SUPPLIED ENTRIES -

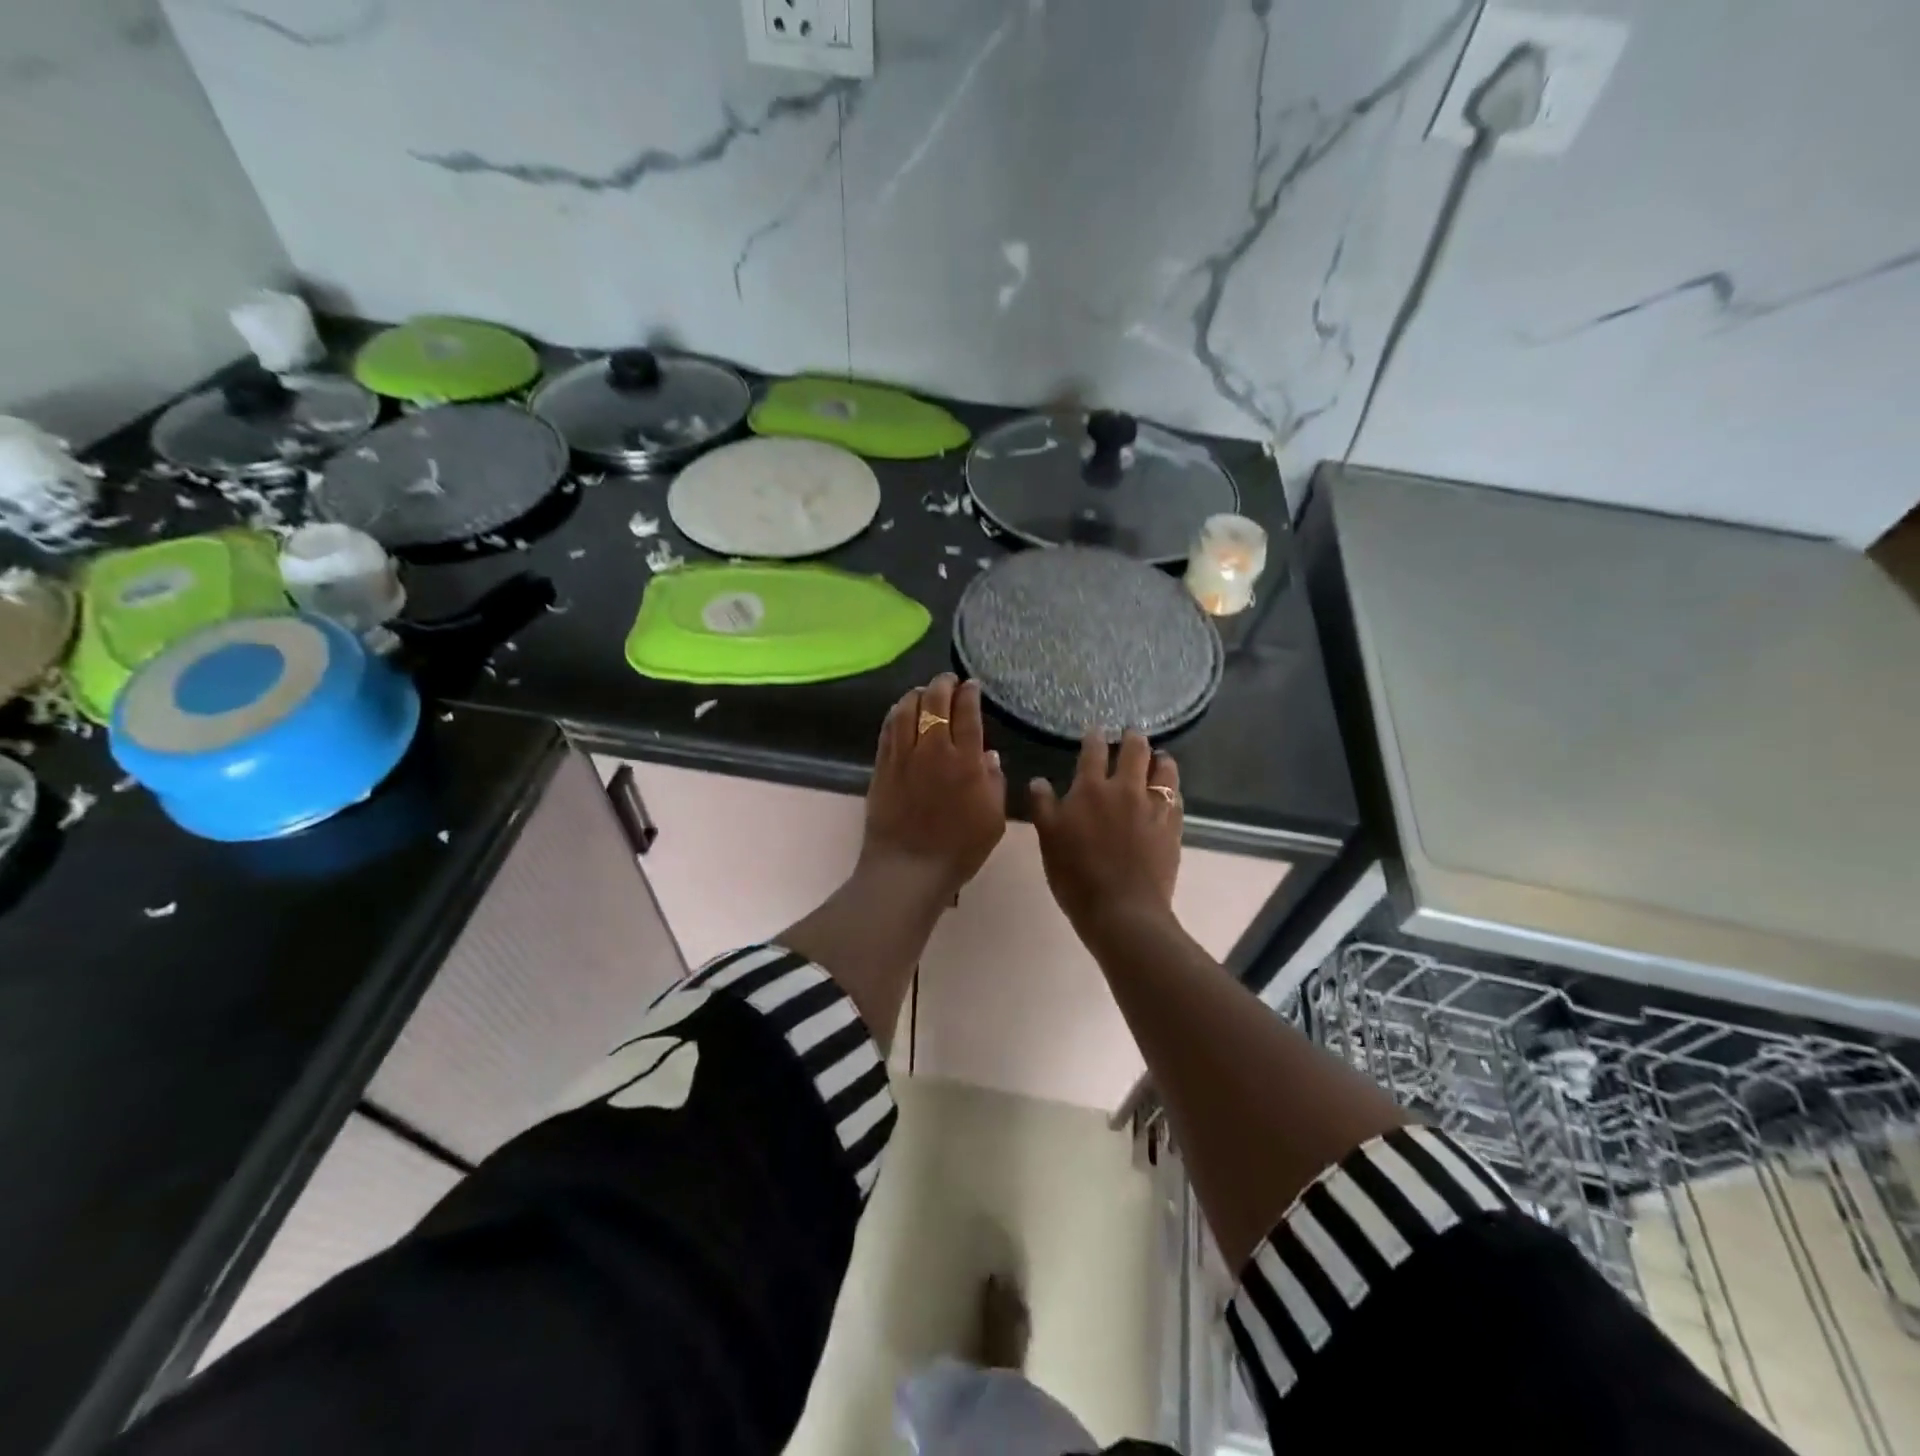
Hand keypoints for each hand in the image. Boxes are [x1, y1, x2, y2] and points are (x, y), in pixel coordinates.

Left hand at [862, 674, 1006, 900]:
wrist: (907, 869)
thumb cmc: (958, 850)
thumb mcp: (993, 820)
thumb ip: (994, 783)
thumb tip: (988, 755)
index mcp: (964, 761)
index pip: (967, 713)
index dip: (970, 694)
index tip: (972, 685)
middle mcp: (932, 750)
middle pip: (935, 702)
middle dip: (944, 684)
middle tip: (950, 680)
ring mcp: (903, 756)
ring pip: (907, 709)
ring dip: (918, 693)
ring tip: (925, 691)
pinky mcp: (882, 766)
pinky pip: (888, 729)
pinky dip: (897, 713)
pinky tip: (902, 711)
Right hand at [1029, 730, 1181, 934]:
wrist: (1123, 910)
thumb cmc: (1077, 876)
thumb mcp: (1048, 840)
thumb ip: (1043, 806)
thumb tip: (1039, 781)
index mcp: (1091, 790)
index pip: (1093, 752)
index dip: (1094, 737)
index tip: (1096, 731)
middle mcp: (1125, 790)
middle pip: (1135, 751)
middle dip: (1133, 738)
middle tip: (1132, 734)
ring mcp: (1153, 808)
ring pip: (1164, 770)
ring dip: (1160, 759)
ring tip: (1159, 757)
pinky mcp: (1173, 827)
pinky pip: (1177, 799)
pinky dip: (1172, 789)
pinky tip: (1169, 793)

PROBLEM TO WORK ON - Copy out each line from the preceding entries that mentions the word "hand".

ANSWER TO THIS PROBLEM -
Hand keypoints for each hand in the image. Boxes are [x1, y1, x2, y2] and points are (x, y), in pixel coordinates.
Left hand at [862, 674, 1006, 900]:
Right hand at [1029, 730, 1181, 934]:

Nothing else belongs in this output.